Annoyingly mixing French, English, and Hungarian in the first of my weekly letters home, I described my impressions:
“The narrow winding streets, the aroma of fresh bread, the sound of pure French and the Cathedral down the street from where I live on the rue Jules Simon, flowers
partout.
” A late adolescent inhaling beauty, I was electric with excitement at being in Europe again. “The whole way of life is so different from what we have become used to in the US,” I wrote my mother and father. “It just feels much more natural for me. People live and talk and
enjoy
everything: flowers, food, wine—without shame. How different from the puritanical lives of so many Americans of comparable means!—just so they can save up for a new car or TV. Here, crumbling shacks are covered with flower boxes and rich and poor carry their fresh
baguette
and wine home from work.”

Lodged in a so-called
maison particulière,
a historic townhouse belonging to the faded aristocratic descendants of the Renaissance painter François Clouet, I preened at how smoothly I fit in with such august company. “The Clouets are wonderful people and I have met few families with whom I can be so totally and uninhibitedly myself.
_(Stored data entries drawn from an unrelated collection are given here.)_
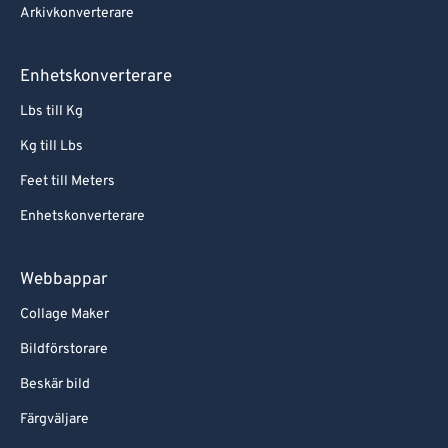
Arkivkonverterare
Enhetskonverterare
Lbs till Kg
Kg till Lbs
Feet till Meters
Enhetskonverterare
Webbappar
Collage Maker
Bildförstorare
Beskär bild
Färgväljare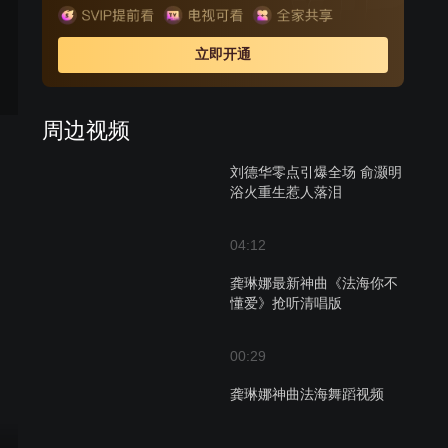
立即开通
周边视频
刘德华零点引爆全场 俞灏明
浴火重生惹人落泪
04:12
龚琳娜最新神曲《法海你不
懂爱》抢听清唱版
00:29
龚琳娜神曲法海舞蹈视频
I can be almost as ‘
szemtelen
’ [Hungarian for fresh] with Baron Clouet as I am with you, Papa, and he even seems to enjoy it. They tell me that they’ve never met anyone like me, especially an American!—without any shyness and with opinions on every subject,” I boasted. “Somehow, I feel a closeness—meeting of minds and spirits—with the Clouets and with other French people I have met—that I seldom feel with Americans.”

There was nothing that did not enchant me about French life. “The Clouets have not changed their life style since before
the Revolution,” I wrote my parents on October 8. “Every weekend, Monsieur le Baron and his three sons perform the ritual of
La Chasse,
hunting. Then we have
gibier
[pheasant, rabbit, all kinds of strange birds] deliciously prepared, for the rest of the week. Madame la Baroness does even less than her husband,” I wrote, seemingly full of admiration. “It’s absolutely incredible to an American [which I have become] that these people can spend so much time, talking, eating, knitting, and giving orders to servants—now there is an art!” I marveled.

“The week’s most pleasant afternoon I spent at the château of an impoverished Count and Countess. They make their living entirely off the land and don’t have a car. Or a radio! But their
salon
is filled with masterpieces, and their land stretches for miles on a promontory overlooking the Loire. We sat on the grass surrounded by their
moutons
and horses, eating fruit from their trees and watching the sun set on the Loire. Really, it’s the simplest things in life that are most pleasurable to me—eating an apple in the sunset with sheep and a crumbling old Count and his château. Sometimes just walking home from classes when it’s getting dark, and inhaling the bakery smells and the flowers and the Loire River . . .”

I was also discovering French movies. “Last night we saw Jean-Luc Godard’s
La Chinoise.
Also have seen
Belle de Jour,
with Catherine Deneuve. The most fun was afterwards going to a café and feeling entirely in my element.”

On my last day in Tours, on October 25, “I took off on my bike to explore and ended up in Amboise, one of the most beautiful Gothic-Renaissance châteaux, built by Charles VIII,
where Leonardo lived and is buried. The town itself is charming, built on the Loire and retains its 13th Century appearance. I discovered several tiny villages along the River. In the cool tranquility of the village church I can’t help but kneel and pray. I feel someone will hear me say ‘thank you.’